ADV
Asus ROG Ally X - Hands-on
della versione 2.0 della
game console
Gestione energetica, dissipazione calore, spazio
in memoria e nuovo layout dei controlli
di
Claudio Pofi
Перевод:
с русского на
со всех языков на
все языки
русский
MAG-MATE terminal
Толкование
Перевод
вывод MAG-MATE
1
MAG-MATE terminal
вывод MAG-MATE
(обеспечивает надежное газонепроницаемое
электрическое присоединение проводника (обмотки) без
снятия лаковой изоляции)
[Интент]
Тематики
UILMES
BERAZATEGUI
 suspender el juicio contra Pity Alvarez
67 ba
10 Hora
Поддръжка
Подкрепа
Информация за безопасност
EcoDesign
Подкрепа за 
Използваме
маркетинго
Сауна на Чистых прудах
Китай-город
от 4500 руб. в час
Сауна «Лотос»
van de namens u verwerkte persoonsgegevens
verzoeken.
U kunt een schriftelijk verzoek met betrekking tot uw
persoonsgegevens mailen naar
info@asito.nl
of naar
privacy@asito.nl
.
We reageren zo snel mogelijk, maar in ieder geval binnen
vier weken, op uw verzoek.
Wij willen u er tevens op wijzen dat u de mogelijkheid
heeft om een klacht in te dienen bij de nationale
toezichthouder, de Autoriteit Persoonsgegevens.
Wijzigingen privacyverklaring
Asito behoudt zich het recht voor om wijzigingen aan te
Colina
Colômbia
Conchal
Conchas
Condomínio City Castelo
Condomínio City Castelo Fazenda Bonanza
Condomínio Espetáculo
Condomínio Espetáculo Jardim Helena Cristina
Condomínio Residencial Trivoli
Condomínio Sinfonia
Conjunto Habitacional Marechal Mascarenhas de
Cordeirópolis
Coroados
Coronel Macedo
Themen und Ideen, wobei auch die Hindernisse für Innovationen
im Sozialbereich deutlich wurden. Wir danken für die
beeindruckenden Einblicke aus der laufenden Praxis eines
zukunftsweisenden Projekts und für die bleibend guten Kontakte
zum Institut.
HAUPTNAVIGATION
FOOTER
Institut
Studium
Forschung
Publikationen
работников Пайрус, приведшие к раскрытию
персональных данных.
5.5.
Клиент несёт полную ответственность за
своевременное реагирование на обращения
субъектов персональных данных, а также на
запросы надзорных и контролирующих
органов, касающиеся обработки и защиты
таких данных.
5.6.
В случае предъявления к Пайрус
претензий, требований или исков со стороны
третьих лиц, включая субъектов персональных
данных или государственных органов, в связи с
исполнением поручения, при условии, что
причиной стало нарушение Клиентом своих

● ● ● ● ● ● ●

__Task statement__. Present every line of the data above as a Markdown table with the columns Row and Content, numbering each line and skipping any blank lines.

__Output below__.
| Row | Content |
|---|---|
| 1 | ADV |
| 2 | Asus ROG Ally X - Hands-on |
| 3 | della versione 2.0 della |
| 4 | game console |
| 5 | Gestione energetica, dissipazione calore, spazio |
| 6 | in memoria e nuovo layout dei controlli |
| 7 | di |
| 8 | Claudio Pofi |
| 9 | Перевод: |
| 10 | с русского на |
| 11 | со всех языков на |
| 12 | все языки |
| 13 | русский |
| 14 | MAG-MATE terminal |
| 15 | Толкование |
| 16 | Перевод |
| 17 | вывод MAG-MATE |
| 18 | 1 |
| 19 | MAG-MATE terminal |
| 20 | вывод MAG-MATE |
| 21 | (обеспечивает надежное газонепроницаемое |
| 22 | электрическое присоединение проводника (обмотки) без |
| 23 | снятия лаковой изоляции) |
| 24 | [Интент] |
| 25 | Тематики |
| 26 | UILMES |
| 27 | BERAZATEGUI |
| 28 |  suspender el juicio contra Pity Alvarez |
| 29 | 67 ba |
| 30 | 10 Hora |
| 31 | Поддръжка |
| 32 | Подкрепа |
| 33 | Информация за безопасност |
| 34 | EcoDesign |
| 35 | Подкрепа за  |
| 36 | Използваме |
| 37 | маркетинго |
| 38 | Сауна на Чистых прудах |
| 39 | Китай-город |
| 40 | от 4500 руб. в час |
| 41 | Сауна «Лотос» |
| 42 | van de namens u verwerkte persoonsgegevens |
| 43 | verzoeken. |
| 44 | U kunt een schriftelijk verzoek met betrekking tot uw |
| 45 | persoonsgegevens mailen naar |
| 46 | info@asito.nl |
| 47 | of naar |
| 48 | privacy@asito.nl |
| 49 | . |
| 50 | We reageren zo snel mogelijk, maar in ieder geval binnen |
| 51 | vier weken, op uw verzoek. |
| 52 | Wij willen u er tevens op wijzen dat u de mogelijkheid |
| 53 | heeft om een klacht in te dienen bij de nationale |
| 54 | toezichthouder, de Autoriteit Persoonsgegevens. |
| 55 | Wijzigingen privacyverklaring |
| 56 | Asito behoudt zich het recht voor om wijzigingen aan te |
| 57 | Colina |
| 58 | Colômbia |
| 59 | Conchal |
| 60 | Conchas |
| 61 | Condomínio City Castelo |
| 62 | Condomínio City Castelo Fazenda Bonanza |
| 63 | Condomínio Espetáculo |
| 64 | Condomínio Espetáculo Jardim Helena Cristina |
| 65 | Condomínio Residencial Trivoli |
| 66 | Condomínio Sinfonia |
| 67 | Conjunto Habitacional Marechal Mascarenhas de |
| 68 | Cordeirópolis |
| 69 | Coroados |
| 70 | Coronel Macedo |
| 71 | Themen und Ideen, wobei auch die Hindernisse für Innovationen |
| 72 | im Sozialbereich deutlich wurden. Wir danken für die |
| 73 | beeindruckenden Einblicke aus der laufenden Praxis eines |
| 74 | zukunftsweisenden Projekts und für die bleibend guten Kontakte |
| 75 | zum Institut. |
| 76 | HAUPTNAVIGATION |
| 77 | FOOTER |
| 78 | Institut |
| 79 | Studium |
| 80 | Forschung |
| 81 | Publikationen |
| 82 | работников Пайрус, приведшие к раскрытию |
| 83 | персональных данных. |
| 84 | 5.5. |
| 85 | Клиент несёт полную ответственность за |
| 86 | своевременное реагирование на обращения |
| 87 | субъектов персональных данных, а также на |
| 88 | запросы надзорных и контролирующих |
| 89 | органов, касающиеся обработки и защиты |
| 90 | таких данных. |
| 91 | 5.6. |
| 92 | В случае предъявления к Пайрус |
| 93 | претензий, требований или исков со стороны |
| 94 | третьих лиц, включая субъектов персональных |
| 95 | данных или государственных органов, в связи с |
| 96 | исполнением поручения, при условии, что |
| 97 | причиной стало нарушение Клиентом своих |